Autophagy in the cardiovascular system has been poorly characterized. Previously, autophagy was shown to occur in heart exposed to hypoxia (Shimomura et al., 2001; Tanaka et al., 2000). However, apoptosis was mostly observed along with the autophagy. In this study, cuprous oxide crystals were demonstrated to induce autophagy but not apoptosis or necrosis. Accordingly, our current in vitro model system is a prominent case for the induction of autophagy in endothelial cells, although the detailed mechanisms of Cu₂O-induced autophagy remain unknown. Nevertheless, the cytotoxicity of Cu⁺ ion shown in this study correlates with a wide number of previous reports proving that alterations of metabolism and mobilization of copper tightly link to various cardiovascular diseases including ischemia-reperfusion injury, inflammation and atherosclerosis (Hordyjewska et al., 2014; Linder et al., 1996; Rajendran et al., 2007). Such publications have suggested that severe cellular and tissue damages caused by copper ions are associated with ROS formations (Powell et al., 1999). Shokrzadeh et al. (2009) have recently proposed that copper may play an important role in developing ischemic cardiomyopathy, showing that interventions with copper chelators relieve symptoms of ischemic cardiomyopathy and decline its progression. Our findings showing the Cu⁺ induced autophagy in endothelial cells may provide an insight into underlying mechanisms of such clinical cases, because both copper and autophagy have been shown to contribute to myocardiac infarction (Chevion et al., 1993; Glick et al., 2010)
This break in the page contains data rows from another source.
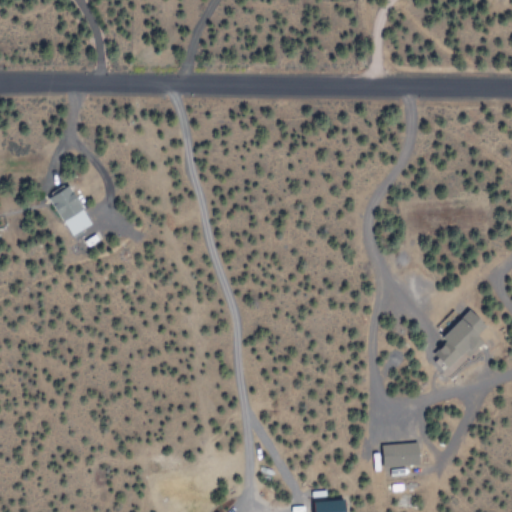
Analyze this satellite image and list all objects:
road: (256, 84)
building: (68, 210)
building: (70, 210)
building: (451, 340)
building: (393, 454)
building: (401, 454)
building: (332, 505)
Collectively, our findings are more likely to support the limited utilization of materials containing Cu⁺ ions in the vascular system. Considering the longer viability of the endothelium, the Cu⁺ induced endothelial autophagy suggests that excessive utilization of materials containing Cu⁺ as pharmaceuticals or nutraceuticals may cause deleterious tissue processes. Meanwhile, our data give also an insight into medical applications of the Cu₂O crystal, perhaps as a tool to slowly generate cuprous ions (Cu⁺) and recruit Cu⁺ ions to local lesions with bypassing various copper-removal pathways. If copper ions are utilized as pharmaceuticals or nutraceuticals, both copper-binding and redox-control properties would be available. For instance, copper-binding molecules are known as albumin, ceruloplasmin, and transcuperin which prevent the toxicity of Cu⁺ ions (Linder et al., 1996). In addition, the redox imbalance caused by alterations of the level of copper ions can be negatively regulated by diverse cellular redox molecules, e.g., glutathione, cystein and thioredoxin, to maintain the copper homeostasis (Szab? et al., 2007). Such protective molecules decline the serous level of free copper ions, thereby quenching a redox reactivity of the Cu⁺ ion. If Cu₂O crystals can be developed to reside for an extended period at local lesions, these crystals can be utilized for medical purposes requiring slow release of Cu⁺ ions.